Jan 3, 2013 at 10:44 pm #1297658
Thermarest released the specifications for their expanded sleeping bag/quilt line. If the "buy from Cascade Designs" prices are any indication of what the price tag will look like in REI then it is a bit expensive for a 750 fill Chinese product. The Synergy Link connectors may be interesting but overall it looks like a no-go unless they drop the price to 1/3 of what they are suggesting.
The Antares 20* long is $350 & 34oz while the Zpacks 20* long wide is $375 & 20.2oz. The hoodless Navis compares better at $250 & 21oz but it appears that they are relying on the user to wear a jacket to achieve the lowest end of the temperature range of 25*.
Maybe I'm missing something. I have a self inflating thermarest from the '80s which still holds air so I'm not trying to dog this company by any means but I was hoping for better.Jan 4, 2013 at 11:19 am #1940801
@rayestrellaLocale: Northern Minnesota
Well you aren’t comparing apples to apples there, but I get what you are saying.
Those are MSRP’s and as we all know the actual price will be set by the individual retailers.
I am happy to see companies like Thermarest and NEMO getting into the sleep gear market. This is their first shot and I am sure that they will have a learning curve.
I like the Navis concept a lot. Kind of a split between a hoodless bag and a half-bag design. It should allow quite a range of temperature use. I hope to play with one next spring.Jan 4, 2013 at 11:48 am #1940808
You are correct. A fairer comparison with the Zpacks Sleeping bag vs Thermarest Navis dance-off (assuming the user is going to wear a down vest/whatever with a lighter bag to improve the temperature rating) would be the Zpacks 40* Long/Wide 13.9 oz at $335 vs the Navis 25-45* at 21oz at $250. In that scenario the Navis wins the price war and Zpacks wins the weight (especially when you consider that the Navis listed at the moment is much smaller).
I was looking at this through the eyes of someone in the market for a 20* hoodless bag.
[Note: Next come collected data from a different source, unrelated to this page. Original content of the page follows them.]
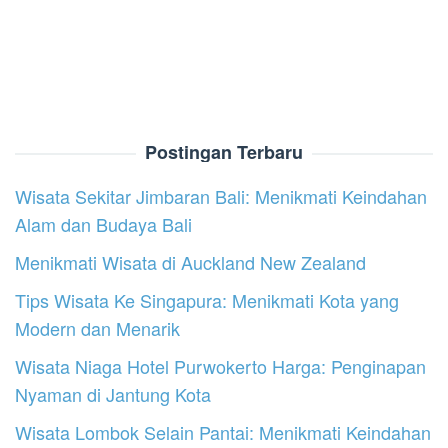
Postingan Terbaru
Wisata Sekitar Jimbaran Bali: Menikmati Keindahan
Alam dan Budaya Bali
Menikmati Wisata di Auckland New Zealand
Tips Wisata Ke Singapura: Menikmati Kota yang
Modern dan Menarik
Wisata Niaga Hotel Purwokerto Harga: Penginapan
Nyaman di Jantung Kota
Wisata Lombok Selain Pantai: Menikmati Keindahan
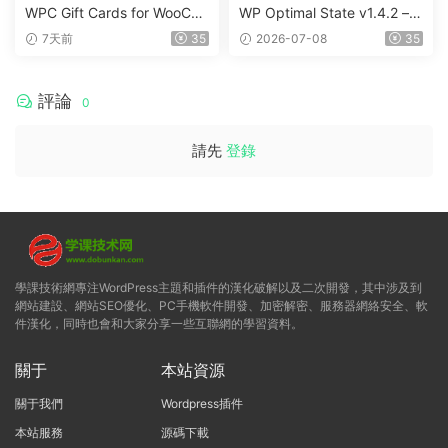
WPC Gift Cards for WooCo
WP Optimal State v1.4.2 –
mmerce (Premium) v1.0.2
WordPress 優化、清理和安
7天前
35
2026-07-08
35
全套件
評論
0
請先
登錄
學課技術網專注WordPress主題和插件的漢化破解以及二次開發，其中涉及到
網站建設、網站SEO優化、PC手機軟件開發、加密解密、服務器網絡安全、軟
件漢化，同時也會和大家分享一些互聯網的學習資料。
關于
本站資源
關于我們
Wordpress插件
本站服務
源碼下載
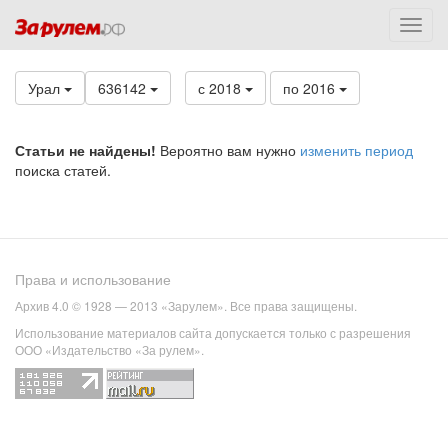
Урал
636142
с 2018
по 2016
Статьи не найдены!
Вероятно вам нужно
изменить период
поиска статей.
Права и использование
Архив 4.0 © 1928 — 2013 «Зарулем». Все права защищены.
Использование материалов сайта допускается только с разрешения
ООО «Издательство «За рулем».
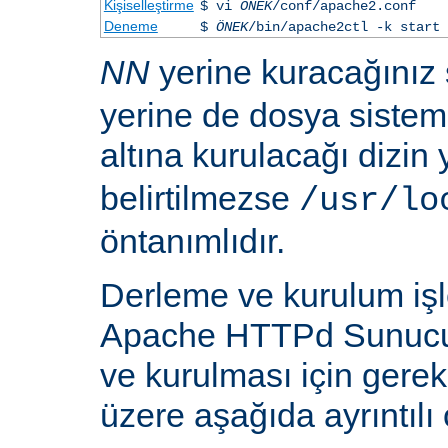
Kişiselleştirme
$ vi
ÖNEK
/conf/apache2.conf
Deneme
$
ÖNEK
/bin/apache2ctl -k start
NN
yerine kuracağınız
yerine de dosya siste
altına kurulacağı dizin
belirtilmezse
/usr/lo
öntanımlıdır.
Derleme ve kurulum iş
Apache HTTPd Sunucu
ve kurulması için gere
üzere aşağıda ayrıntılı 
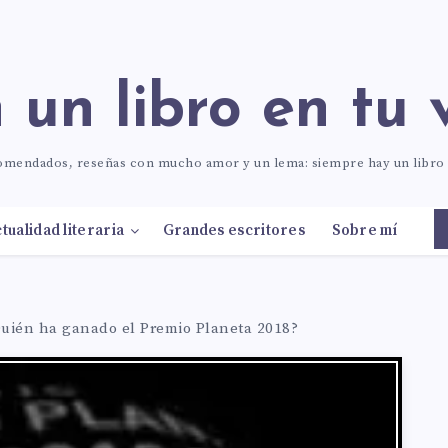
n un libro en tu 
comendados, reseñas con mucho amor y un lema: siempre hay un libr
tualidad literaria
Grandes escritores
Sobre mí
uién ha ganado el Premio Planeta 2018?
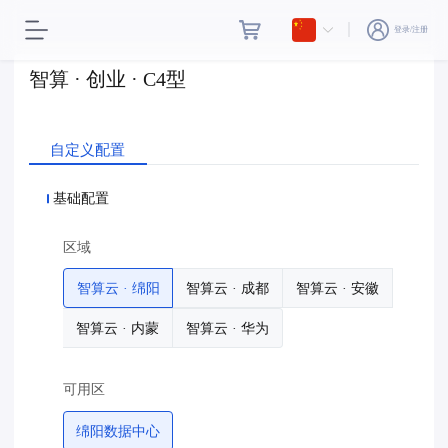
登录/注册
智算 · 创业 · C4型
自定义配置
基础配置
区域
智算云 · 绵阳
智算云 · 成都
智算云 · 安徽
智算云 · 内蒙
智算云 · 华为
可用区
绵阳数据中心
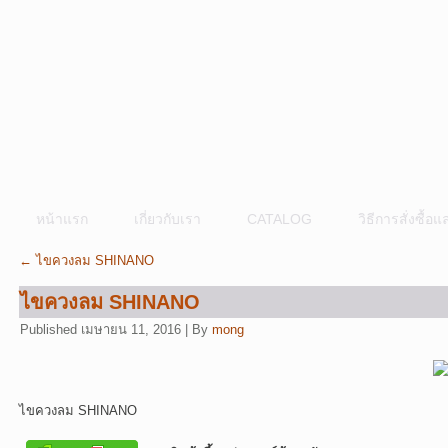
หน้าแรก
เกี่ยวกับเรา
CATALOG
วิธีการสั่งซื้
←
ไขควงลม SHINANO
ไขควงลม SHINANO
Published
เมษายน 11, 2016
|
By
mong
ไขควงลม SHINANO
There is definitely going to be a market for their product but I was hoping for something different.
Thanks for keeping me honest.Jan 4, 2013 at 1:07 pm #1940820
@rayestrellaLocale: Northern Minnesota
Oh no worries Ian,
I saw these bags (and quilts, as they have a couple of them too) at the OR Show. They asked me if I wanted to try one and I told them that honestly I am not the best person to look at bags because of being a restless side-sleeper. They said that was exactly why they wanted me to try one. They are supposed to be cut roomy enough to allow side-sleeping without compromising the insulation by pushing against it with hip and shoulder. Of course more room (girth) = more materials (weight). They are trying to offset that it looks like by using a variable fill ratio.
If and when I get one I will let you know what’s up. ;-)Jan 4, 2013 at 1:10 pm #1940822
BTW Thermarest made a big venture into sleeping bags in the 90's, US made and I believe all were synthetic. They had some interesting machines that automated the sewing process. I guess there was just too much competition but even more now so no clue how they will stand out.Jan 4, 2013 at 3:19 pm #1940847
I suspect that they will do all right as the majority of the camping gear shoppers will look no further than REI/EMS/ETC and will never know about the cottage industry offerings. Compared to what they have hanging off the rack, these bags/quilts will seem revolutionary.
As you may have guessed, I'm in the market and have been in a holding pattern to see what Thermarest had to offer. I'm sure you are right and the price at the store will be much lower which will blow my analysis out of the water.
I guess my initial reaction was "750 fill, Chinese, AND expensive?"